The author first introduces and reviews the work of the Russian Formalists, a group of theorists who made an extraordinarily vital contribution to literary criticism in the decade followig the October Revolution of 1917. Placing the work of key figures in context and addressing such issues as aesthetics, linguistics and the category of literature, literary form and function and literary evolution, Bennett argues that the Formalists' concerns provided the basis for a radically historical approach to the study of literature. Bennett then turns to the situation of Marxist criticism ad sketches the risks it has run in becoming overly entangled with the concerns of traditional aesthetics. He forcefully argues that through a serious and sympathetic reassessment of the Formalists and their historical approach, Marxist critics might find their way back on to the terrain of politics, where they and theri work belong.
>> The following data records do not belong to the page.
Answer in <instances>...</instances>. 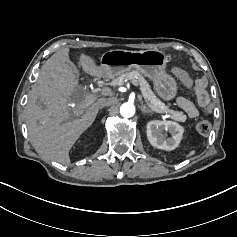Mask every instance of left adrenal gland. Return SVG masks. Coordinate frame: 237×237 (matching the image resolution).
I'll list each match as a JSON object with an SVG mask.
<instances>
[{
	"instance_id": "obj_1",
	"label": "left adrenal gland",
	"mask_w": 237,
	"mask_h": 237,
	"mask_svg": "<svg viewBox=\"0 0 237 237\" xmlns=\"http://www.w3.org/2000/svg\"><path fill=\"white\" fill-rule=\"evenodd\" d=\"M140 109L143 113H149L152 112V110L148 109L142 102H141V106Z\"/></svg>"
}]
</instances>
Addressing such crucial questions as 'What is literature?' or 'How should it be studied and to what end?', Formalism and Marxism explores ideas which should be considered by any student or reader of literature and provides a particular challenge to those interested in Marxist criticism. Now with a new afterword, this classic text still offers the best available starting point for those new to the field, as well as representing a crucial intervention in twentieth-century literary theory.